Senate debates
Thursday, 27 November 2008
Water Amendment Bill 2008
In Committee
11:43 am
Bob Brown (Tasmania, Australian Greens) Share this | Hansard source
That is the problem, isn’t it? Senator Nash says the revised amendment ‘echoes’ the original amendment. We do not want an echo; we want substance. It is the National Party that is the echo—of yesterday. The substance has gone overnight. All we are left with is an echo. What are the farmers going to think about that? Let me just explain this to the committee. Farmers at Caroona—and these are not deep green activists; these are quality, long-term, committed farmers on the Breeza Plain—have gone out of their normal routine productive lives to blockade BHP Billiton coming onto their land to drill for what is obviously going to be a massive subterranean mining operation. Their last resort was to put themselves in the way.
Let me tell you that they did not do that lightly. They effectively may end up on the wrong side of the law because the natural law of protecting their farmlands comes first and because they are outmanoeuvred in Sydney when it comes to the legislature, which empowers the mining corporations to cut their fences and move in and do exploration. This process, by the way, is being echoed, to use the senator’s term, up on the plains near Dalby, where there is another mining exploration underway which farmers object to. And we are going to see more of it.

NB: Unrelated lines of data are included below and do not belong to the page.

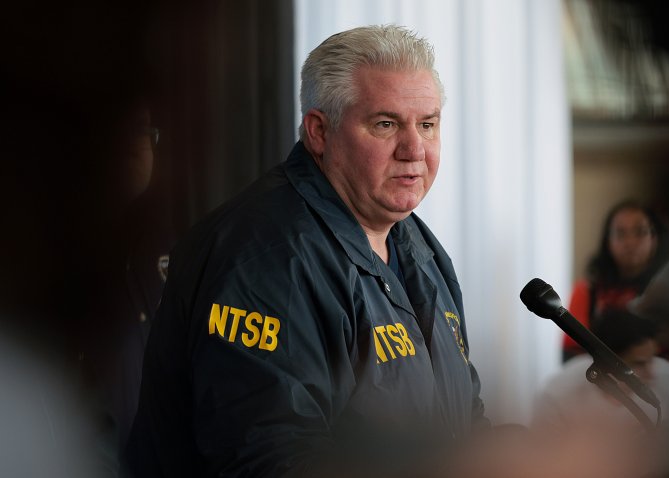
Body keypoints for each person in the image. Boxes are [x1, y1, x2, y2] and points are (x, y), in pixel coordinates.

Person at [127, 25, 487, 477]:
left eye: (428, 124)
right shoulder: (266, 256)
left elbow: (465, 424)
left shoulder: (417, 243)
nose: (414, 149)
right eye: (385, 124)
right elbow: (273, 460)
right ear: (319, 131)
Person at [535, 309, 669, 477]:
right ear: (604, 362)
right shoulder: (559, 393)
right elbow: (545, 460)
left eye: (652, 359)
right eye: (639, 364)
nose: (652, 373)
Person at [562, 199, 669, 362]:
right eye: (620, 234)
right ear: (608, 241)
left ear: (655, 238)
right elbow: (570, 355)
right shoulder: (586, 291)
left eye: (640, 232)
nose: (630, 242)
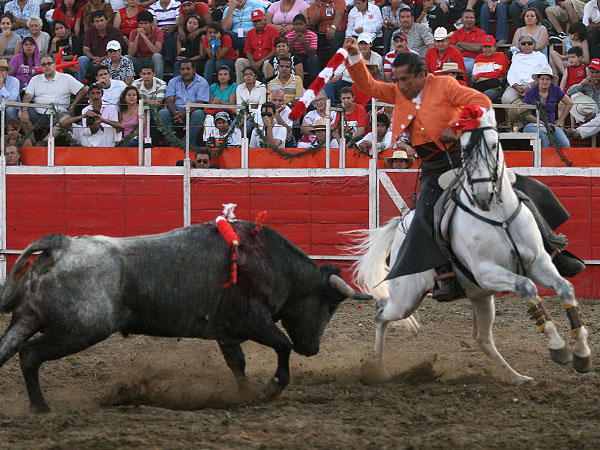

What the farmers sensibly want is a study of the impact on their farms of that mining if and when it comes. That is what the amendment that I brought forward, through the grace of an earlier amendment of Mr Windsor in the House of Representatives, will do. But it is being emasculated by the National Party and the Liberal Party here today. You have got to feel for those people sitting with their tent and their stalls and their display and what it means to them out in the bush south of Gunnedah today. They were not able to come here overnight and fight what they know is a manifest wrong. They are disempowered by this process. Who is going to argue that these are not quintessential Australians standing up for their patch of land, being overrun by—a minister objected to this term yesterday but I will use it again—the big end of town. It is unfair, and they deserve the numbers of representatives who stand up for the bush to be in here today. A big issue was made of that yesterday, that the coalition was giving them the numbers. I am not shy to say that I will make a big issue of the fact that those numbers evaporated overnight and we are left, in Senator Nash’s terms, with an echo of the defence of those people’s rights which we heard here yesterday.